The key is to journal and document as much of these thoughts / arguments / frustrations as much as you can. Once you’re out of your period’s crosshairs, now you can digest these entries and see if anything is consistent. See if you still actually feel the same despite being out of your PMDD cloud.
TLDR; Society conditions women to gaslight ourselves and shove down valid observations and feelings—especially in relationships with men. Yes, your PMDD is real, but that doesn’t mean he ain’t a dusty sis.
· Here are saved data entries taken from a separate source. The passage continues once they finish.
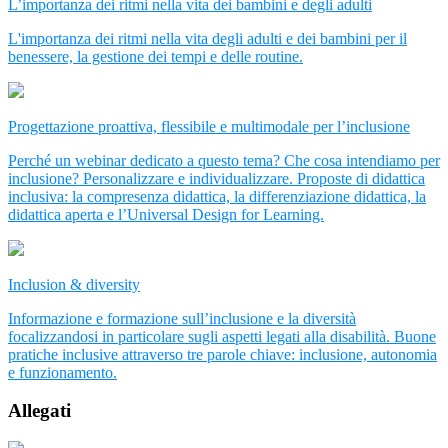
L’importanza dei ritmi nella vita dei bambini e degli adulti
L'importanza dei ritmi nella vita degli adulti e dei bambini per il
benessere, la gestione dei tempi e delle routine.
Progettazione proattiva, flessibile e multimodale per l’inclusione
Perché un webinar dedicato a questo tema? Che cosa intendiamo per
inclusione? Personalizzare e individualizzare. Proposte di didattica
inclusiva: la compresenza didattica, la differenziazione didattica, la
didattica aperta e l’Universal Design for Learning.
Inclusion & diversity
Informazione e formazione sull’inclusione e la diversità
focalizzandosi in particolare sugli aspetti legati alla disabilità. Buone
pratiche inclusive attraverso tre parole chiave: inclusione, autonomia
e funzionamento.
Allegati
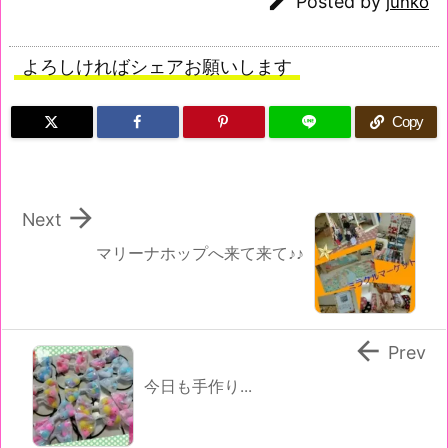

Posted by
junko
よろしければシェアお願いします
Copy

Next
マリーナホップへ来て来て♪♪

Prev
今日も手作り...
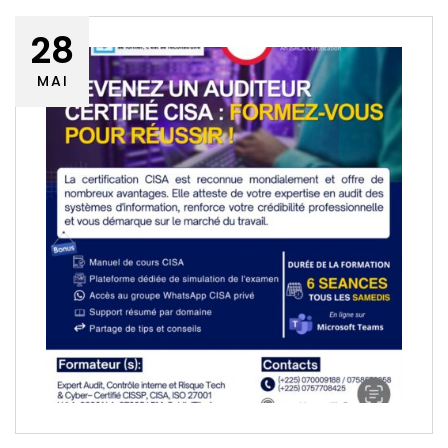
28
MAI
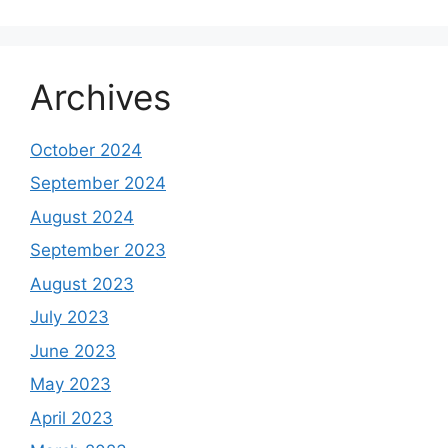
Archives
October 2024
September 2024
August 2024
September 2023
August 2023
July 2023
June 2023
May 2023
April 2023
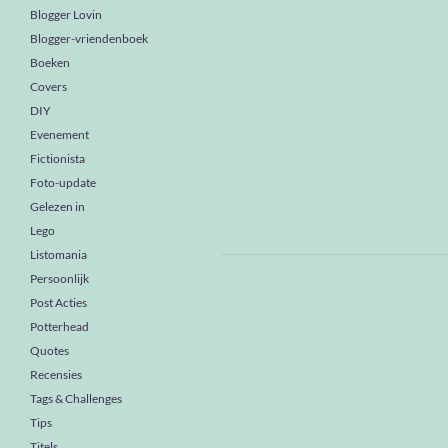
Blogger Lovin
Blogger-vriendenboek
Boeken
Covers
DIY
Evenement
Fictionista
Foto-update
Gelezen in
Lego
Listomania
Persoonlijk
Post Acties
Potterhead
Quotes
Recensies
Tags & Challenges
Tips
Titels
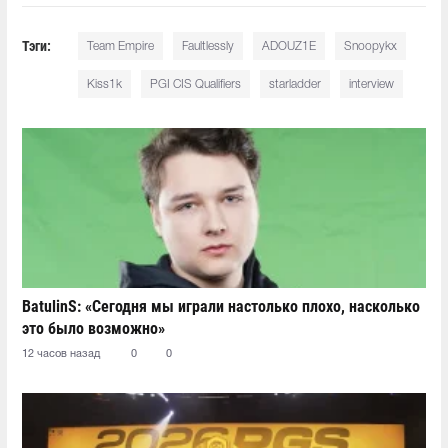
Тэги:
Team Empire
Faultlessly
ADOUZ1E
Snoopykx
Kiss1k
PGI CIS Qualifiers
starladder
interview
BatulinS: «Сегодня мы играли настолько плохо, насколько
это было возможно»
12 часов назад
0
0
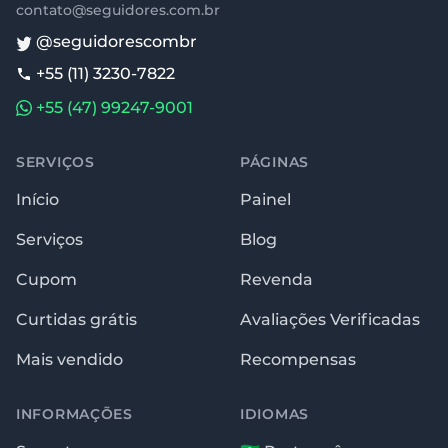
contato@seguidores.com.br
@seguidorescombr
+55 (11) 3230-7822
+55 (47) 99247-9001
SERVIÇOS
PÁGINAS
Início
Painel
Serviços
Blog
Cupom
Revenda
Curtidas grátis
Avaliações Verificadas
Mais vendido
Recompensas
INFORMAÇÕES
IDIOMAS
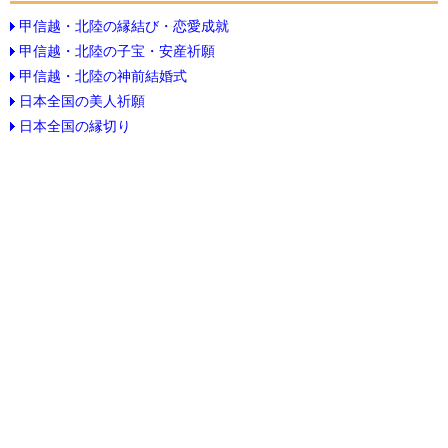
甲信越・北陸の縁結び・恋愛成就
甲信越・北陸の子宝・安産祈願
甲信越・北陸の神前結婚式
日本全国の美人祈願
日本全国の縁切り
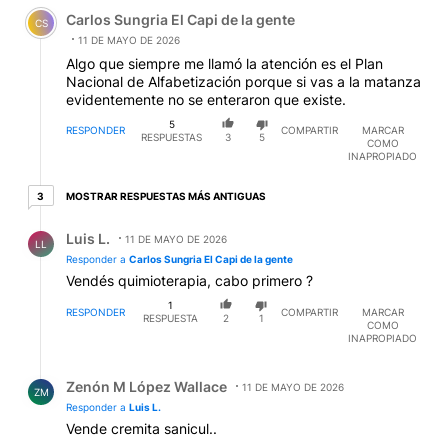
Comentario de Carlos Sungria El Capi de la gente.
Carlos Sungria El Capi de la gente
CS
11 DE MAYO DE 2026
Algo que siempre me llamó la atención es el Plan
Nacional de Alfabetización porque si vas a la matanza
evidentemente no se enteraron que existe.
5
RESPONDER
COMPARTIR
MARCAR
RESPUESTAS
3
5
COMO
INAPROPIADO
3 respuestas más antiguas
MOSTRAR RESPUESTAS MÁS ANTIGUAS
3
Respuesta de Luis L..
Luis L.
11 DE MAYO DE 2026
LL
Responder a
Carlos Sungria El Capi de la gente
Vendés quimioterapia, cabo primero ?
1
RESPONDER
COMPARTIR
MARCAR
RESPUESTA
2
1
COMO
INAPROPIADO
Respuesta de Zenón M López Wallace.
Zenón M López Wallace
11 DE MAYO DE 2026
ZM
Responder a
Luis L.
Vende cremita sanicul..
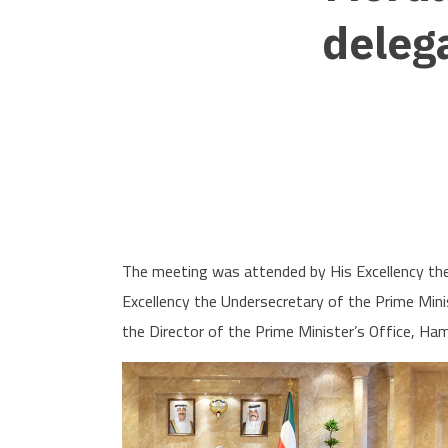
delega
The meeting was attended by His Excellency the 
Excellency the Undersecretary of the Prime Mini
the Director of the Prime Minister’s Office, H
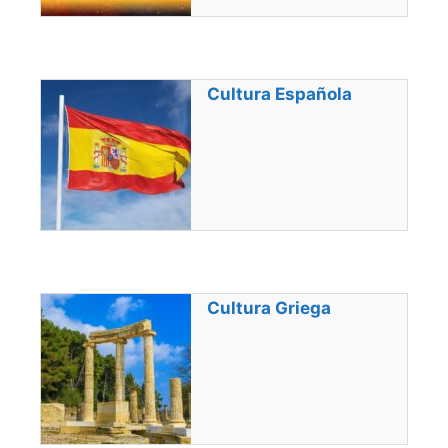
Cultura Española
Cultura Griega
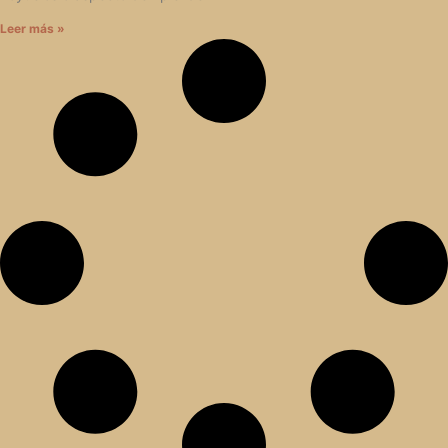
Leer más »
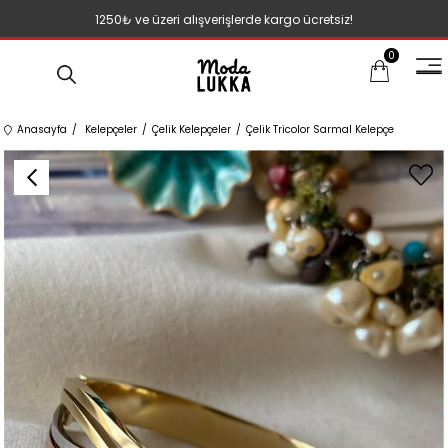
1250₺ ve üzeri alışverişlerde kargo ücretsiz!
0
Anasayfa
Kelepçeler
Çelik Kelepçeler
Çelik Tricolor Sarmal Kelepçe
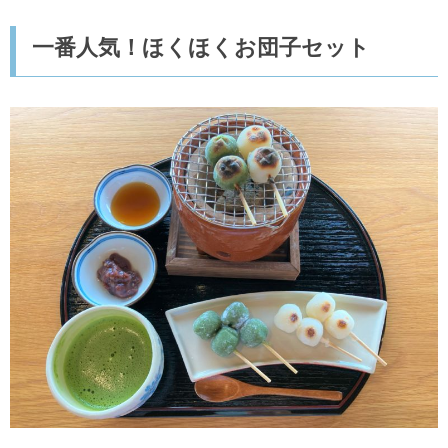
一番人気！ほくほくお団子セット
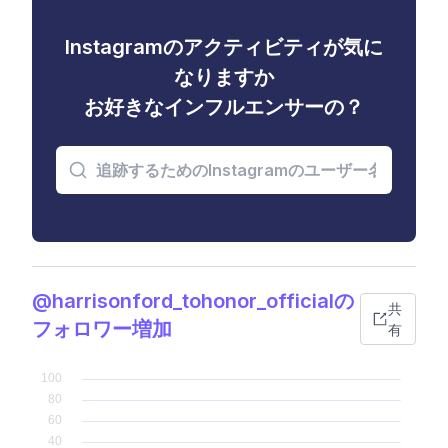
Instagramのアクティビティが気に
なりますか
お好きなインフルエンサーの？
@harrisonford_tohonor_officialの
共
フォロワー増加
有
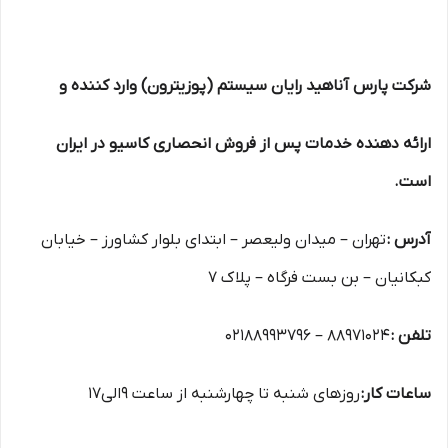
شرکت پارس آناهید رایان سیستم (پوزیترون) وارد کننده و
ارائه دهنده خدمات پس از فروش انحصاری کاسیو در ایران
است.
آدرس :
تهران – میدان ولیعصر – ابتدای بلوار کشاورز – خیابان
کبکانیان – بن بست فرگاه – پلاک ۷
تلفن :
۸۸۹۷۱۰۲۴ – ۰۲۱۸۸۹۹۳۷۹۶
ساعات کار:
روزهای شنبه تا چهارشنبه از ساعت 9الی17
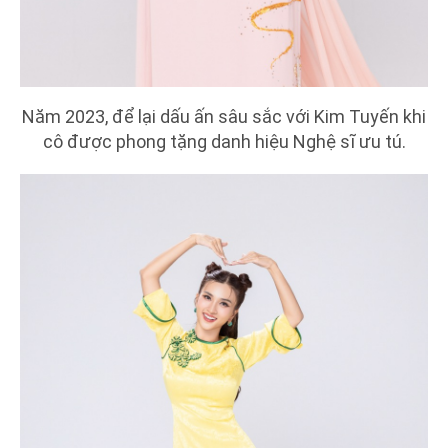
Năm 2023, để lại dấu ấn sâu sắc với Kim Tuyến khi
cô được phong tặng danh hiệu Nghệ sĩ ưu tú.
A space in your household dedicated to you, updated or new boundaries, or even migrating toward leaving the relationship all together might just be the solution after all.
Thanks for reading if you did, I apologize if I ran through this and skipped some points. And if you’re going through it right now, sending you a virtual hug. Keep going.
My PMDD turned back into manageable PMS almost immediately after I broke up with my ex
this is so brilliant, thank you. can confirm that when i am single and honoring my body, my periods are so much…smoother. i also wonder about this in regards to peri-menopause and menopause in married women…
Thank you for this. I’ve explored the biological underpinnings of PMDD in detail, but this is an important factor as well. When I suffered from this condition, I always felt that there was some hint of truth in my so-called “irrational” thinking.
Yes!!! I've known myself to be a bit irrational right around my period but it's pretty easy to talk yourself out of the spiral if you're generally happy and stable. Add a soul-sucking LVM and you have a hormonal mess. Stress with my ex literally made my menstrual cramps worse and I was absolutely depressed and nearly suicidal when I had my period. Over time, as my nervous system calmed back down after the break-up, I had fewer PMS symptoms and less painful cramps. It was not just the partner himself but the way he was an obstacle to me taking proper care of myself.
I have PMDD. I think it only exacerbates whatever is already present/real.
Oh yeah. I had HORRIBLE "PMDD" in my early twenties. Then I took a 3-4 year break from dating between 23 and 27. I had almost zero pms. Like clockwork, I get angry and depressive for about a day 2-3 days out, then restless for a day, then I'm fine. I ALWAYS tried to dump my boyfriends during pms. Even most recently, I freaked out on my ex because I didn't hear from him for 4-5 days while he was out of the country. I felt so bad and "crazy", but then remembered he proactively promised me he would reach out every single day. This is the same boyfriend who refused to wear condoms after the first time. I look back in my journal and I was fighting the urge to break up with him. I gaslighted myself into thinking I had "attachment issues". But where were these attachment issues during the PMS in the first month of dating? I didn't even notice my PMS before he started throwing red flags.
And since we broke up I've had 3 periods. The first two I was still angry about the breakup but the last period I was almost excited, calm.
I read online in my early twenties that it was something to do with progesterone. When it rises, after ovulation, your body is going "Make a baby make a baby!!! Work it out we want a B A B Y!!!"
and then your progesterone starts to drop 5 days before your period. When your body realizes oh there isn't a baby, your "progesterone colored glasses" fall off and you can see the man clearly.